Friday, March 03, 2006

jux·ta·pose -- to place side by side, especially for comparison or contrast.

From Neil Steinberg's column in your March 3, 2006, Chicago Sun-Times:
A non-cooperating witness undermines the prosecution's case. What is an hour's ordeal compared to decades in jail? If he's guilty -- and I have no idea whether he is or not -- the victim should do what is necessary to convict him. Too many [violent criminals] go free because the victims refuse to put the culprit away.
From your November 24, 2005, Chicago Sun-Times:
A Cook County judge dismissed domestic battery charges against Chicago Sun-Times columnist Neil Steinberg on Wednesday after prosecutors said it appears Steinberg is complying with a court-ordered alcohol treatment program.

Prosecutors also spoke to Steinberg's wife, Edie, who testified that she wanted the case and an order of protection dropped.

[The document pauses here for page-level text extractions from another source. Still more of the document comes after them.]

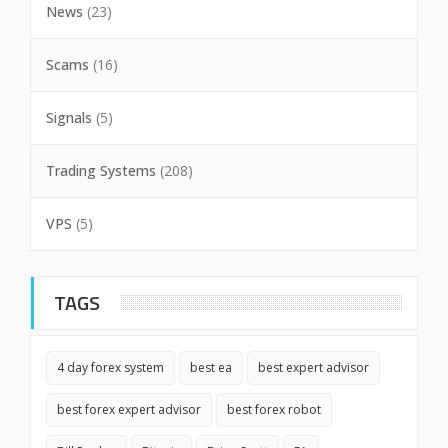
News
(23)
Scams
(16)
Signals
(5)
Trading Systems
(208)
VPS
(5)
TAGS
4 day forex system
best ea
best expert advisor
best forex expert advisor
best forex robot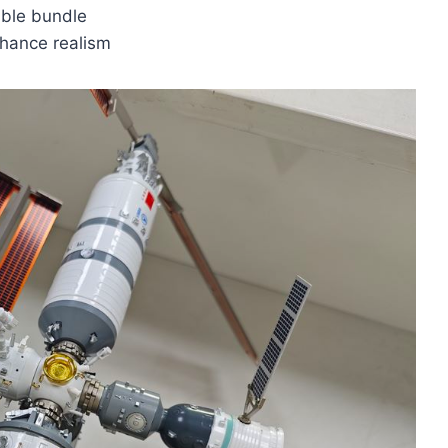
able bundle
nhance realism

"You are no longer in fear for your safety, is that correct?" Cook County Assistant State's Attorney Kenneth Alpert asked Edie Steinberg in the Skokie courtroom.

"That is correct," she replied.

Neil Steinberg was arrested in September and charged with striking his wife during an argument. He also was charged with interfering in the reporting of a domestic battery.
One would hope that after his family's brush with the criminal justice system last fall, Neil would have developed some empathy for the victims of violent crimes and some understanding of their burdens.

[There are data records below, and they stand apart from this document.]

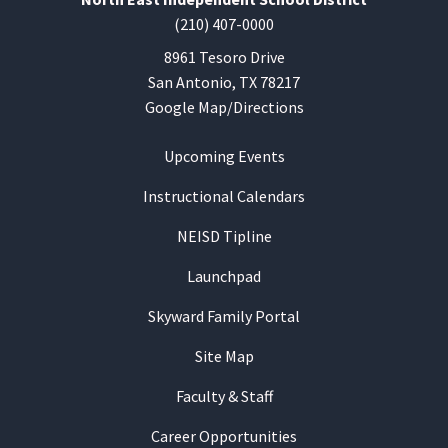
(210) 407-0000
8961 Tesoro Drive
San Antonio, TX 78217
Google Map/Directions
Upcoming Events
Instructional Calendars
NEISD Tipline
Launchpad
Skyward Family Portal
Site Map
Faculty & Staff
Career Opportunities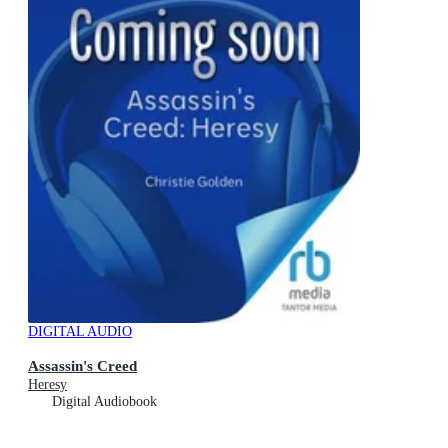
DIGITAL AUDIO
Assassin's Creed
Heresy
Digital Audiobook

But, alas, that does not appear to be the case.

3 comments:

MLH said...

It doesn't appear to me that the Steinbergs' situation is the least bit comparable.

Besides, I hate to say it, but the criminal justice system isn't, and shouldn't be about empathy for victims. It doesn't do a good job of punishment and deterrence under those circumstances.

Anonymous said...

But I can see a defense lawyer wanting to show the complaining witness the tape, in court, and saying, "You claim to have been unconscious during the entire ordeal, yet would you look at yourself in this scene and say you were unconscious?"

You'd think Neil would be familiar with the concept of the alcoholic blackout. If he hasn't personally experienced it, perhaps he could ask his friends at AA to explain it to him.

Liz said...

Unfortunately, the two cases ARE comparable. Many would argue that far too many domestic batterers go free because their victims don't do everything possible to put them away, just as Steinberg bemoaned in this alleged rape case.

But here's the thing: I would have thought Steinberg now understands the trauma experienced by victims in general and victims of intimate violence in particular: well-justified fear, the desire to just get on with their lives, to avoid the media spot light, to avoid further (undeserved) humiliation, to begin to heal, to keep their children safe and fed, etc., etc., etc.

But apparently, he STILL doesn't get it. Worse, he goes further to criticize an alleged rape victim for her failure to somehow live up to her "responsibilities."

That's callous, not to mention counter-productive and just plain nasty.